Court Order / Findings
- Reversal
of the Single Judge Order: The Division Bench
consisting of Chief Justice Ashutosh Kumar and Justice Arun Dev Choudhury
set aside the Single Judge's judgment, declaring the judicial cancellation
of the work orders wholly unjustified.
- Limitation
of Judicial Intervention: The Court re-emphasized
that judicial review must target the legality of the decision-making
process rather than the merit of the decision itself. Courts must
exercise extreme restraint unless the administrative actions are
demonstrably plagued by deep-seated mala fides, perversity, or
irrationality.
- Validation
of Expert Agency Discretion: The Division Bench observed
that the technical viability of the low rates had been verified via a
multi-layered process by the Bid Processing Management Committee. The
Bench ruled that an unsuccessful higher bidder’s systemic complaints
should not easily override expert assessments once construction has
initiated.
- Protection
of Public Interest: The Court expressed concern over the
judicial halt of public infrastructure works. Recognizing the extended
timelines authorized by the department, the Division Bench directed the
appellants to complete the entire contractual construction framework within
the officially extended deadline of June 30, 2026.
Important Clarification
- Supplier
vs.
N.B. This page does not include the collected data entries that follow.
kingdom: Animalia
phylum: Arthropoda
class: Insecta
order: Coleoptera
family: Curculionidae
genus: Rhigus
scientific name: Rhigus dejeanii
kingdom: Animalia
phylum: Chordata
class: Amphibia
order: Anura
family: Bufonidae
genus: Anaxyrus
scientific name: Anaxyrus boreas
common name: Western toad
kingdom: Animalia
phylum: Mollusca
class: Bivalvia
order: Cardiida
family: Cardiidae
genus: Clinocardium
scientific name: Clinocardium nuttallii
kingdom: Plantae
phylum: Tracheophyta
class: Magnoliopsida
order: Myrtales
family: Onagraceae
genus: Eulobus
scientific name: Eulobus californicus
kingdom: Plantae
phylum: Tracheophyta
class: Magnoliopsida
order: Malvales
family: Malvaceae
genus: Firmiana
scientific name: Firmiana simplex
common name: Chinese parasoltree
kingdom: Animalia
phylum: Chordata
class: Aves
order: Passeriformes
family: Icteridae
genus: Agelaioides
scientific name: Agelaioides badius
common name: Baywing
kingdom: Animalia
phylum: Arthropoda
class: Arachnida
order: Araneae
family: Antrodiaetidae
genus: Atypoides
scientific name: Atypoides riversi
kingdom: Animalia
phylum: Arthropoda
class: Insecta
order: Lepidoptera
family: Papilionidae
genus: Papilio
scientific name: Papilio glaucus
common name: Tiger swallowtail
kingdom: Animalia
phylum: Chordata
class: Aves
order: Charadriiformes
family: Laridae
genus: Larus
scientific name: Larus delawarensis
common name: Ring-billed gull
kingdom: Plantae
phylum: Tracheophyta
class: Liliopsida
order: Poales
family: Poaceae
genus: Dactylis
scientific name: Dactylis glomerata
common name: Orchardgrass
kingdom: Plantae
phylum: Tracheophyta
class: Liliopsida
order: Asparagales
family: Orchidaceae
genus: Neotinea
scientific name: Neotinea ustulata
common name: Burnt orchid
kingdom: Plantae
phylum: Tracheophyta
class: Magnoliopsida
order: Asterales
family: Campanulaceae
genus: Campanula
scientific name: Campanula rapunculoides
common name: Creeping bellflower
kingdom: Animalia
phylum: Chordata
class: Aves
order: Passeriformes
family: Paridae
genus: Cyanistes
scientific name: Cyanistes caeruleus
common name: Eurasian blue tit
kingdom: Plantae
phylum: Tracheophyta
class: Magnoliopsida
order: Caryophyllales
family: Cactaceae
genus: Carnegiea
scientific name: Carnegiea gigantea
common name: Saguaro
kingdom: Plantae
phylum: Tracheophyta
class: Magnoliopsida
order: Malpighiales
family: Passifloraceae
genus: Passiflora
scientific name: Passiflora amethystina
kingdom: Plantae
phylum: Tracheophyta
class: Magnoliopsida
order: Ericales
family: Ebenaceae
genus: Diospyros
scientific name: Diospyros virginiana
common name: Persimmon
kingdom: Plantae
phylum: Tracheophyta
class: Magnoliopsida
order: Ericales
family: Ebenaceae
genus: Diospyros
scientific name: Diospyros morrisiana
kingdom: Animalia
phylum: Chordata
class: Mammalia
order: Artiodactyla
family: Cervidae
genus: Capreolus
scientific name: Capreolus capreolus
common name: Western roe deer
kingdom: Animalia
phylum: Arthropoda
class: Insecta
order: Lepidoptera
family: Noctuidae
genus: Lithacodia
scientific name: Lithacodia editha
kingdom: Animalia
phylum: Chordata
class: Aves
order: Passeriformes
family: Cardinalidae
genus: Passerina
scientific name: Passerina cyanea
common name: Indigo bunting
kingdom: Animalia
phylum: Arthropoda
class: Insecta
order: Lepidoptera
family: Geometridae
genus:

Bidder Compliance Matrix: The judgment establishes
that in public procurement, the statutory tax compliance (such as valid
GSTIN data) of a third-party raw material supplier cannot be weaponized to
disqualify the primary bidder, provided the primary bidder holds valid tax
registrations and the supplier's material rates are commercially
executable.
- Status
of Family Businesses: The Court clarified that multiple
bidders belonging to the same family participating or winning separate
packages within a public tender does not automatically imply collusion or
corporate malpractice, and cannot serve as a baseline for judicial disqualification.
Section Involved
- Article
226 of the Constitution of India: Constitutional provision
governing the scope and limitations of judicial review by High Courts
concerning administrative actions and public tender allocations.
- Clause 2.A.(g) of the Tender Bid Document: The specific regulatory terms mandating detailed justification, rate analysis, and structural proof for bids quoted beyond 15% below the Detailed Schedule Rate (DSR).